Do this:
Return the passage of the Oregon Shakespeare Festival review below between "Shakespeare, as I" and "Scott). Photo by T. Charles Erickson.", inclusive, copied word for word.

Play On: Oregon Shakespeare Festival Summer Season, Part II

Archbishop of Canterbury (Richard Howard) assures Henry V (John Tufts) that there is no bar to his claim to France. Photo by T. Charles Erickson.

So I started off yesterday (well, Wednesday) with the Greeks as a theme, but Medea/Macbeth/Cinderella segues perfectly into the next two themes:

Music and Marriage

That bwessed awangement, that dweam wifin a dweam

Right, that, but I want to start with the food of love: music.

Oregon Shakespeare Festival artistic director Bill Rauch has never hidden his love for musicals; 2009’s Music Man was one of his first smash hits as artistic director, and he’s had a surprising number of live musicians onstage for many plays since. But I have noticed an uptick in music within the plays that aren’t musicals since Rauch came on board permanently in 2008.

Shakespeare, as I was told by my high school “Shakespeare on Stage” teacher (Ms. Berit Lindboe, if you ever read this, this entire thing is your fault, and by “thing,” I mean my life as a Shakespeare addictnerd), liked to put songs in his comedies. Thank god our high school class never had to make up tunes to go along with the lyrics. But I digress: The point is that under Rauch, the festival has gone hog-wild with the music.

The four Graces: Spring (Mandie Jenson) Summer (Liisa Ivary), Autumn (Catherine E. Coulson), Winter (Kimberly Scott). Photo by T. Charles Erickson.

Not in a bad way (you will note later that I don’t consider hogs as hilarious or just plain outrageous as certain OSF plays do), but in a “Wow, this music is gorgeous, and I’m under the stars, and what a moment this is” sort of way. That is, of course, during the plays at the Elizabethan Theatre, which generally run early June through early October, when the weather is (usually) beautiful, and when the company is running repertory in a super-complex high gear.

(Dramatic aside: I’ve been wondering lately if the OSF might become a year-round festival, but then when would people a. rest and b. build for the next season? Repertory theater is hard on people – on everyone involved, and especially on the bodies of the stage crew and the actors. So I’m probably barking up the wrong tree, there, or singing the wrong song, or something. But I have wondered if Rauch would like to extend the season in some way.)

Data excerpt:

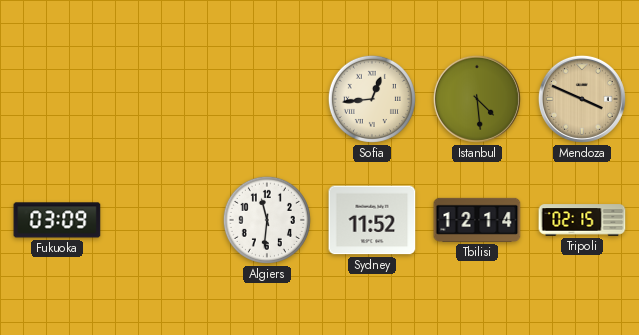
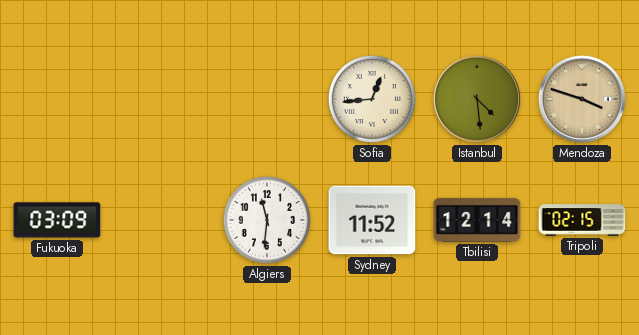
Mendoza: 3:49 -> 3:48
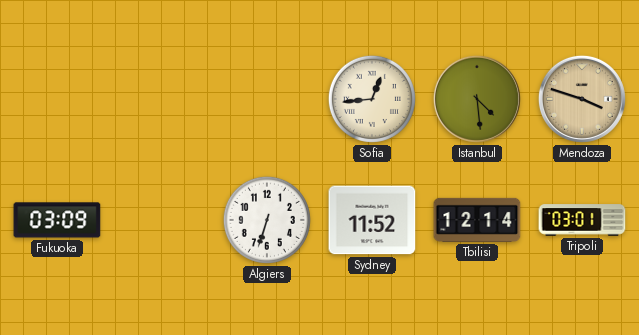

Response:
Shakespeare, as I was told by my high school “Shakespeare on Stage” teacher (Ms. Berit Lindboe, if you ever read this, this entire thing is your fault, and by “thing,” I mean my life as a Shakespeare addictnerd), liked to put songs in his comedies. Thank god our high school class never had to make up tunes to go along with the lyrics. But I digress: The point is that under Rauch, the festival has gone hog-wild with the music.

The four Graces: Spring (Mandie Jenson) Summer (Liisa Ivary), Autumn (Catherine E. Coulson), Winter (Kimberly Scott). Photo by T. Charles Erickson.